The Federal Financial Institutions Examination Council (FFIEC) is a mouthful. It’s also a U.S. government interagency that codifies standards, principles, and forms for this country’s five banking regulators: the Federal Reserve Board of Governors, the FDIC, the National Credit Union Administration, the Office of the Comptroller of the Currency, and the Consumer Financial Protection Bureau. The State Liaison Committee is also on board, which adds state-level banking regulators to the roster.
The FFIEC ensures that all of these bodies don’t create conflicting regulations, which would make an already challenging set of regulations even harder to follow.
FFIEC Business Continuity: Best Practices
One of the FFIEC’s responsibilities is to prescribe business continuity guidance for regulators and the finance industry. FFIEC business continuity standards starts with an enterprise-wide business continuity plan (BCP).
In theory, most American businesses already have a BCP. In practice, many BCPs sit and gather digital dust since implementing and testing disaster recovery can be hard and expensive. However, the FFIEC is quite serious about businesses developing and testing business continuity plans. Although the inter-agency does not directly charge non-compliance fines, its member agencies do.
Compliance requirements for financial institutions are more complex than other industries with the possible exception of healthcare. The initial business impact analysis (BIA) requires planners to explore how a disaster will affect all of these areas and more: personnel, phone and digital communications, application environments across the company, and facilities. Planners will also need to know how to protect electronic payment systems, liquidity, and financial disbursement in the face of a disaster.
On-Time Application Recovery
Let’s drill down to FFIEC’s application recovery guidance, since getting applications back up and running is critical to business health and compliance – sometimes even survival. Here is the critical mandate: Recover your applications before downtime or data loss causes significant damage and triggers non-compliance investigations.

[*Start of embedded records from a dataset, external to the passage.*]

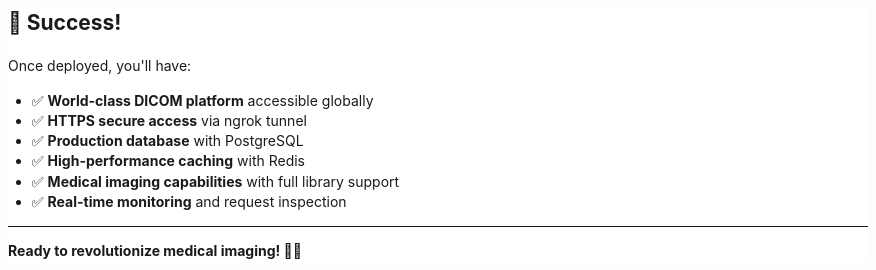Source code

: ## 🎉 Success!

Once deployed, you'll have:
- ✅ **World-class DICOM platform** accessible globally
- ✅ **HTTPS secure access** via ngrok tunnel  
- ✅ **Production database** with PostgreSQL
- ✅ **High-performance caching** with Redis
- ✅ **Medical imaging capabilities** with full library support
- ✅ **Real-time monitoring** and request inspection

---

**Ready to revolutionize medical imaging! 🏥✨**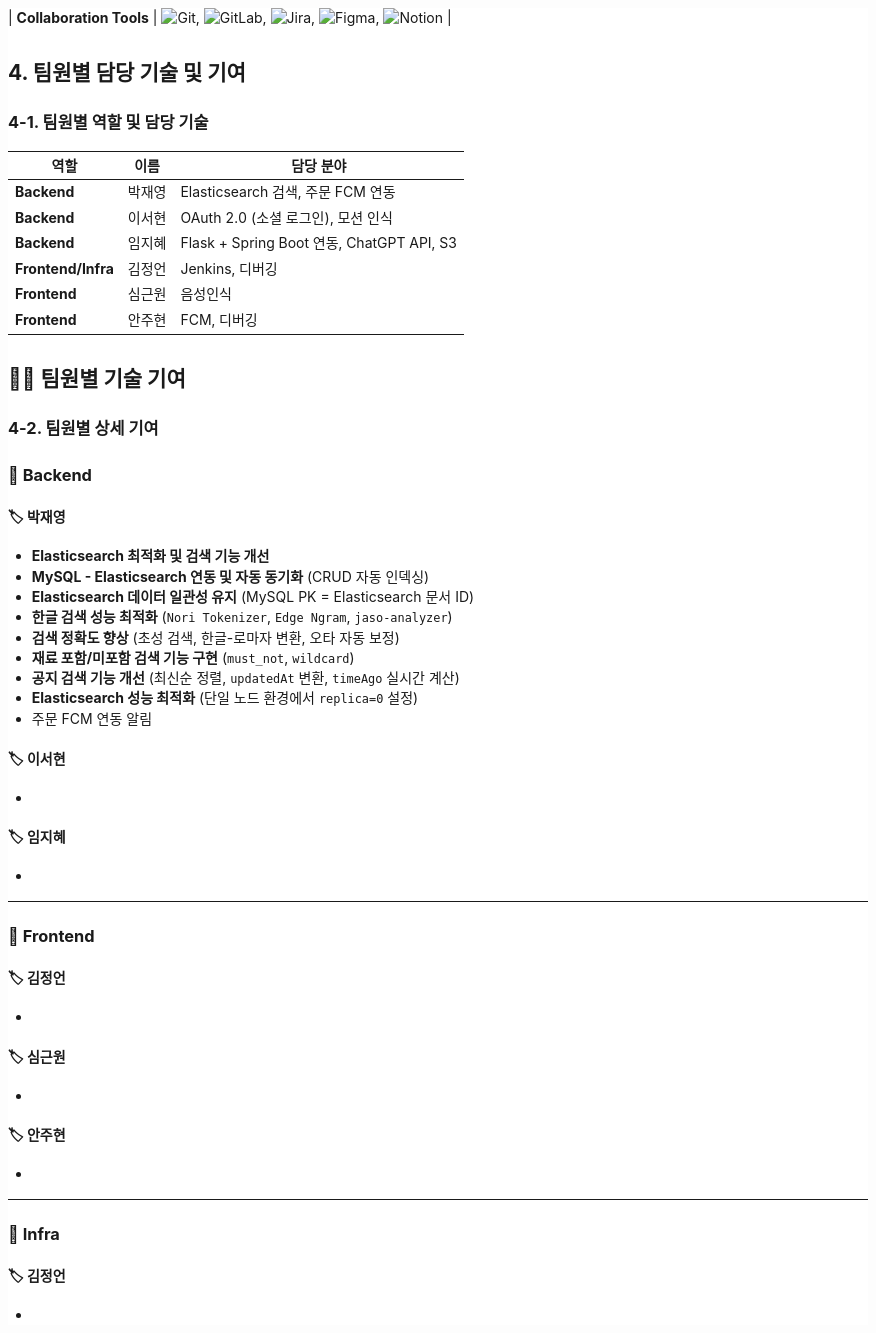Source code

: | **Collaboration Tools** | ![Git](https://img.shields.io/badge/Git-F05032?style=flat&logo=git&logoColor=white), ![GitLab](https://img.shields.io/badge/GitLab-FC6D26?style=flat&logo=gitlab&logoColor=white), ![Jira](https://img.shields.io/badge/Jira-0052CC?style=flat&logo=jira&logoColor=white), ![Figma](https://img.shields.io/badge/Figma-F24E1E?style=flat&logo=figma&logoColor=white), ![Notion](https://img.shields.io/badge/Notion-000000?style=flat&logo=notion&logoColor=white) |
## 4. 팀원별 담당 기술 및 기여
### 4-1. 팀원별 역할 및 담당 기술
| 역할       | 이름  | 담당 분야 |
|------------|------|-------------------------------------------|
| **Backend** | 박재영 | Elasticsearch 검색, 주문 FCM 연동  |
| **Backend** | 이서현| OAuth 2.0 (소셜 로그인), 모션 인식 |
| **Backend** | 임지혜 | Flask + Spring Boot 연동, ChatGPT API, S3|
| **Frontend/Infra** | 김정언 | Jenkins, 디버깅 |
| **Frontend** | 심근원 | 음성인식 |
| **Frontend** | 안주현 | FCM, 디버깅 |
## 👨‍💻 팀원별 기술 기여
### 4-2. 팀원별 상세 기여
### 🔹 **Backend**
#### 🏷 박재영
- **Elasticsearch 최적화 및 검색 기능 개선**
 - **MySQL - Elasticsearch 연동 및 자동 동기화** (CRUD 자동 인덱싱)
 - **Elasticsearch 데이터 일관성 유지** (MySQL PK = Elasticsearch 문서 ID)
 - **한글 검색 성능 최적화** (`Nori Tokenizer`, `Edge Ngram`, `jaso-analyzer`)
 - **검색 정확도 향상** (초성 검색, 한글-로마자 변환, 오타 자동 보정)
 - **재료 포함/미포함 검색 기능 구현** (`must_not`, `wildcard`)
 - **공지 검색 기능 개선** (최신순 정렬, `updatedAt` 변환, `timeAgo` 실시간 계산)
 - **Elasticsearch 성능 최적화** (단일 노드 환경에서 `replica=0` 설정)
 - 주문 FCM 연동 알림
#### 🏷 이서현
-
#### 🏷 임지혜 
- 
---
### 🔹 **Frontend**
#### 🏷 김정언 
- 
#### 🏷 심근원
- 
#### 🏷 안주현
- 
---
### 🔹 **Infra**
#### 🏷 김정언
-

According to the FFIEC, business continuity plans should operate both proactively and reactively, both for the business and for the business’s outsourced partners. Proactively, set Recovery Time Objectives (RTO) to minimize downtime and Recovery Point Objectives (RPO) to minimize data loss. Create data protection policies and procedures that enable swift recovery, validation, and compliance reporting; maintain remote DR sites and/or cloud-based failover; and test the BCP at least quarterly.
Reactive planning lists all procedures in case a disaster does happen. The BCP should contain updated contacts for emergency response personnel, computing locations, and detailed recovery procedures covering everything from server restores to application and data recovery, and relative priorities and resources. Although no one wants to think about this, the key IT personnel who know these procedures by heart might not be available. Assume that the person carrying out the procedures in generalist IT.
Since the emphasis here is not just on restoring data but restoring applications, your BCP must include a way to keep mission-critical applications running in the event of a disaster. The FFEIC does not especially care how you so this, only that you do. They list a number of likely options. No one option does it all; in practice you will probably mix and match them to achieve your priority-order recovery objectives. Below are the top most common options:
- Remote hot or warm site. A hot site is a secondary DR site that can take over production within minutes to hours. Typically, IT mirrors or replicates production data on a continuous or near-continuous schedule from the primary site. Admins or service providers must practice the same security measures as the primary data center. Warm sites run along the same model, housing duplicate equipment and maintaining fast access to backup data. Warm sites are an economical alternative to mirrored hot sites, although I suggest that warm site owners also deploy failover services for applications with RPOs and RTOs in the seconds.
- Mirrored sites/data centers. Some data centers serve as DR hot sites to each other, such as two or more regional data centers that bi-directionally replicate mission-critical data between duplicate computing environments. This makes a lot of economic sense since it lets businesses make greater use of an expensive DR site investment.
- Disaster Recovery as a Service is widely defined as a cloud-based recovery service. There are several advantages including customized service levels, reasonable storage pricing, and –unless you’re right next door to your provider’s data center – a remote location. I strongly suggest that if you go with a DRaaS provider, spring for the failover option where your provider will spin up a virtual data center for your mission-critical applications.
- On-premise recovery services. This option assumes that your physical plant is undamaged or that you maintain a cold site with sufficient room and power for computing equipment. You or your service provider maintain sufficient equipment so you can rebuild and relaunch your computing infrastructure within hours to a day. This option may not be quick enough to recover transactional databases but is a good alternative for recovering assets such as business-critical VMs or a production storage appliance.
Some industries play fast and loose with regulatory compliance. Financial services are not among them. Their challenge is not learning how to take regulation seriously; it’s making sense of the bewildering range of DR possibilities and practices.
If all of this sounds quite complicated, that’s because it is. Seriously consider investing in a Disaster Recovery as a Service offering whose provider knows FFIEC business continuity well, and can guide you to your optimal business continuity services and technology choices.